## YOUR INSTRUCTIONS
Of the entries below, restate word for word only the section that runs from the line with "Naše projekty" to the line with "RESTEZ INFORMÉ", counting both ends.

## RECORDED INFORMATION
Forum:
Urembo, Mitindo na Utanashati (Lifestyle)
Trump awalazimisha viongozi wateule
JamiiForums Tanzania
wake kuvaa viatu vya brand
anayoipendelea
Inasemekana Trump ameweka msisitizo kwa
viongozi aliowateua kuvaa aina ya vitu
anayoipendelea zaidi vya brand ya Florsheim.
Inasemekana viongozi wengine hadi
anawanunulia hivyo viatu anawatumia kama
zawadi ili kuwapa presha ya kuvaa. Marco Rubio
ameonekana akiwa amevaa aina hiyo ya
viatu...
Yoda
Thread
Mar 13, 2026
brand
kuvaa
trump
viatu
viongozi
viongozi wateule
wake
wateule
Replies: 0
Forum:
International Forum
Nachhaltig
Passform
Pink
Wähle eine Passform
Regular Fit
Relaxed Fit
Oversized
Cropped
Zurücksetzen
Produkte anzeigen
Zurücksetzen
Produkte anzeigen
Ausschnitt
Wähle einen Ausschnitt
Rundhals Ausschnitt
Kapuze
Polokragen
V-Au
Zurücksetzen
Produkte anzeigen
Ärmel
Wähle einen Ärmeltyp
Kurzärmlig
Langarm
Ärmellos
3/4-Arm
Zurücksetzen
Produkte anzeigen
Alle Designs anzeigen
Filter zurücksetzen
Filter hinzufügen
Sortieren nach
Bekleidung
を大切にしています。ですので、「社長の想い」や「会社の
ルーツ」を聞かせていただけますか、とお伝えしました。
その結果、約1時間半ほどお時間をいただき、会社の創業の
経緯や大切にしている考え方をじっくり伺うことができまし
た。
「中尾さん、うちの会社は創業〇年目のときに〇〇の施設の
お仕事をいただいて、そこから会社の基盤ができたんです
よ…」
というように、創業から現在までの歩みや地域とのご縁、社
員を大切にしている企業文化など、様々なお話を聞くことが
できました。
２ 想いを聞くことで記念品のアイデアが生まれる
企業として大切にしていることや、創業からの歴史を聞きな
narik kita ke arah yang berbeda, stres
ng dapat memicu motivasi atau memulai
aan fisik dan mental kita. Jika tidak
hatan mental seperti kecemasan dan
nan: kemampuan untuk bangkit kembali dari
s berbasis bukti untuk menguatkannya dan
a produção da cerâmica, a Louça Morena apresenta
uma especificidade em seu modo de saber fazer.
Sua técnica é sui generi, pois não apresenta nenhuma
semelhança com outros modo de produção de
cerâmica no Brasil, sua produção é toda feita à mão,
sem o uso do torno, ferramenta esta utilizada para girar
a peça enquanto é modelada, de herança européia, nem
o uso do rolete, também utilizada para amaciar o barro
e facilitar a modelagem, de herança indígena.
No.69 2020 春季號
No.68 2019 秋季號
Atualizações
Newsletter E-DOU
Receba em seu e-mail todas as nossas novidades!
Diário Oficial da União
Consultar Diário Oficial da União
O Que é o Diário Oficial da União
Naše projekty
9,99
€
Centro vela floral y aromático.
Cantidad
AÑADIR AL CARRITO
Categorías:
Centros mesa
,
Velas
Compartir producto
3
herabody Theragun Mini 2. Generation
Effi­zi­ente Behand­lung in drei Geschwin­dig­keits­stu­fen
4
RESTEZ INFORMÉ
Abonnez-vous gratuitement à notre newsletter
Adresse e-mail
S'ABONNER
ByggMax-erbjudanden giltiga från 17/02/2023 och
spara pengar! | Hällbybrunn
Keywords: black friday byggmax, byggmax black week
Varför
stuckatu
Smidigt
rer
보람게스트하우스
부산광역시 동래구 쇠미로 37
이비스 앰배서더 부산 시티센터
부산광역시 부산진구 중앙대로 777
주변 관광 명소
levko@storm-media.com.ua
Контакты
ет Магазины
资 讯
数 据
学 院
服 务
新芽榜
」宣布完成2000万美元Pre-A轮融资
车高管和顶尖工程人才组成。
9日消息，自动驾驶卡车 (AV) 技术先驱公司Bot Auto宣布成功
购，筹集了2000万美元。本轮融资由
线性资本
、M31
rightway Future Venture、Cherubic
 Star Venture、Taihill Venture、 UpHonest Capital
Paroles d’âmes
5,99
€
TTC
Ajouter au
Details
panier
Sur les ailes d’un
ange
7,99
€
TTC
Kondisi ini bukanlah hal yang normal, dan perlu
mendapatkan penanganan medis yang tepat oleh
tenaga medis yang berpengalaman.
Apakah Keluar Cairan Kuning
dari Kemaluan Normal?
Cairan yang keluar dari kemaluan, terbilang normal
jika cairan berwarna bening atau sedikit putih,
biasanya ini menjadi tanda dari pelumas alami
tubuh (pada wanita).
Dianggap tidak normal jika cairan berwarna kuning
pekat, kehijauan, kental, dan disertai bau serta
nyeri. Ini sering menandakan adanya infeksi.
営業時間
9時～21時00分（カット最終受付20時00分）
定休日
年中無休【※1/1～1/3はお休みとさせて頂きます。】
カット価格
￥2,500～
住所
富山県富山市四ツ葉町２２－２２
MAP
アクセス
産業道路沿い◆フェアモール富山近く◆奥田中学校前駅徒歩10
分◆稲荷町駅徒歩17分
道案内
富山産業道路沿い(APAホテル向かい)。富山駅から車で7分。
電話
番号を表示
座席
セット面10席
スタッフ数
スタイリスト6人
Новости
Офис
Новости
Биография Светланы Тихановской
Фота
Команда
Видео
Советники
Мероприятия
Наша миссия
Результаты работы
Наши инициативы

## REPLY
Naše projekty
9,99
€
Centro vela floral y aromático.
Cantidad
AÑADIR AL CARRITO
Categorías:
Centros mesa
,
Velas
Compartir producto
3
herabody Theragun Mini 2. Generation
Effi­zi­ente Behand­lung in drei Geschwin­dig­keits­stu­fen
4
RESTEZ INFORMÉ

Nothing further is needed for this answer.